A German jihadist accused of taking part in a special torture unit set up by the so-called Islamic State (IS) group in Syria has gone on trial amid high security in Duesseldorf.
Nils D., 25, was arrested on his return from Syria a year ago and is accused of membership of a terror group.
He is alleged to have joined an IS unit that tracked down and killed deserters.
Since his return he is said to have given police 40 interviews about the inner workings of the jihadist group.
During his 13 months Syria, Nils D. – whose surname has not been released under German law – is accused of spending eight months in an internal security unit, apparently dubbed by some investigators as the “IS Gestapo”.
He was among a dozen local youths who travelled to Syria in 2013, naming themselves the Lohberger Brigade after an area of their town of Dinslaken near Duisburg.
Nils D. gave evidence in two trials last year, telling a court in Celle that he witnessed torture and executions. “Anyone who wants to turn their back on IS is automatically a dead man,” he said.

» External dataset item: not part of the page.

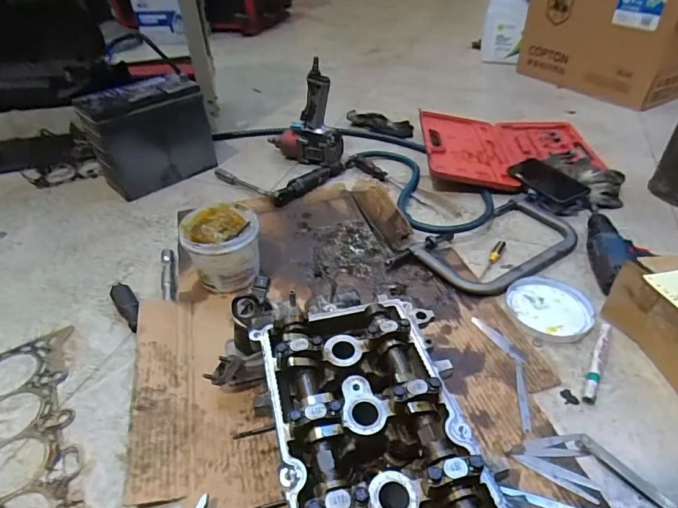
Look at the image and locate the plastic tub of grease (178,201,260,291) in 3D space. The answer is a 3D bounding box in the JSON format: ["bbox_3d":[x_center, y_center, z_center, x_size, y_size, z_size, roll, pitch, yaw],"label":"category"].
[{"bbox_3d":[-0.188,-0.008,0.716,0.113,0.107,0.122,-9,40,-7],"label":"plastic tub of grease"}]

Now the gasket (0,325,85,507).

According to research by German journalists last October, Nils D said during his statements to the authorities that his unit had been styled as a department of internal security and that he was based in the Syrian town of Manbij, 80km (50 miles) north-east of Aleppo, and had been involved in up to 15 arrests.

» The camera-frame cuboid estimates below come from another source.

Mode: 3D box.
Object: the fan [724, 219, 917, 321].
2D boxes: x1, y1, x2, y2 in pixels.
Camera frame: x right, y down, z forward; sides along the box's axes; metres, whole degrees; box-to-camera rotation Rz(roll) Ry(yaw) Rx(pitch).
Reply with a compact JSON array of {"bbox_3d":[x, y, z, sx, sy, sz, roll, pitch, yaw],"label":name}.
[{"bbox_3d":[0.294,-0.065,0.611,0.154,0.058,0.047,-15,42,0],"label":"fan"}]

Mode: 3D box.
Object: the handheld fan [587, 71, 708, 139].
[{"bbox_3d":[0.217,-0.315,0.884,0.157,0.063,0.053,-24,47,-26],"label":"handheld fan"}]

Torture took place on a daily basis at Manbij prison and he spoke of an “execution square”.
Members of the special IS unit were given bonuses and better rates of pay than other jihadists and always appeared masked in public.

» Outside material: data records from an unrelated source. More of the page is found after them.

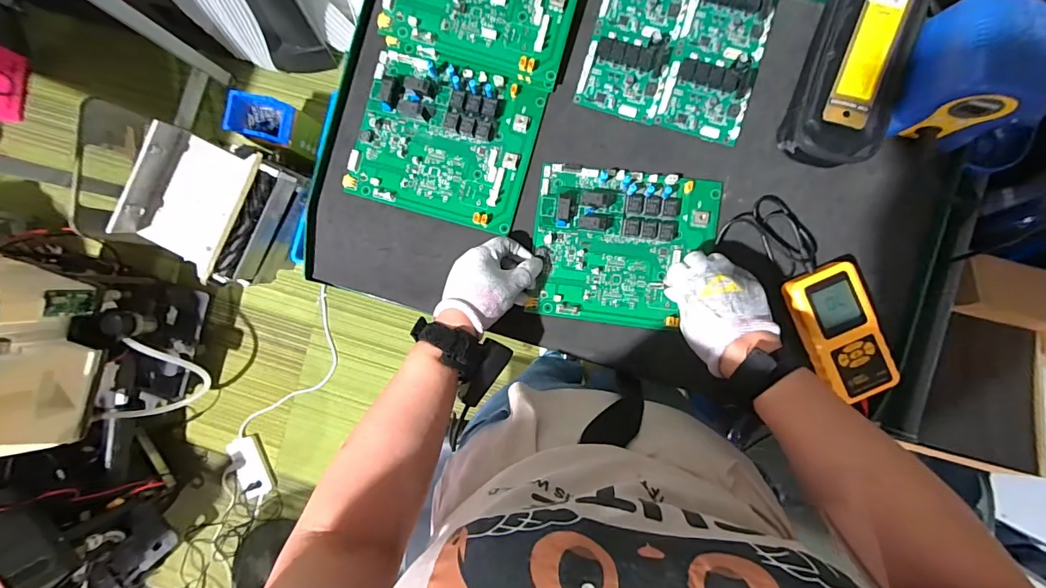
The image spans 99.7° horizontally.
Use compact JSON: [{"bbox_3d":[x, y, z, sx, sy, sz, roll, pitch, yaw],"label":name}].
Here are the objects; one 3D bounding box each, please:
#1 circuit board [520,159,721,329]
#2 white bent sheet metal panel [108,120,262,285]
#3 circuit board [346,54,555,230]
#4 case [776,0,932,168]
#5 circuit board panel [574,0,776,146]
[{"bbox_3d":[0.112,-0.053,0.490,0.196,0.027,0.168,7,91,4],"label":"circuit board"},{"bbox_3d":[-0.760,-0.219,0.999,0.208,0.113,0.301,28,92,4],"label":"white bent sheet metal panel"},{"bbox_3d":[-0.092,-0.178,0.505,0.203,0.028,0.174,16,91,4],"label":"circuit board"},{"bbox_3d":[0.351,-0.250,0.463,0.097,0.045,0.231,16,91,4],"label":"case"},{"bbox_3d":[0.173,-0.280,0.494,0.187,0.021,0.181,16,91,4],"label":"circuit board panel"}]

Although he denies involvement in torture or murder, a photo found on Nils D.’s mobile phone is said to have shown him holding a gun to a prisoner’s head.
If found guilty by Duesseldorf’s regional court, he could face up to 10 years in jail.
Eight hundred Germans are said to have travelled to Syria and Iraq to join IS and an estimated 1,100 violent Islamists are living in Germany, according to domestic intelligence figures.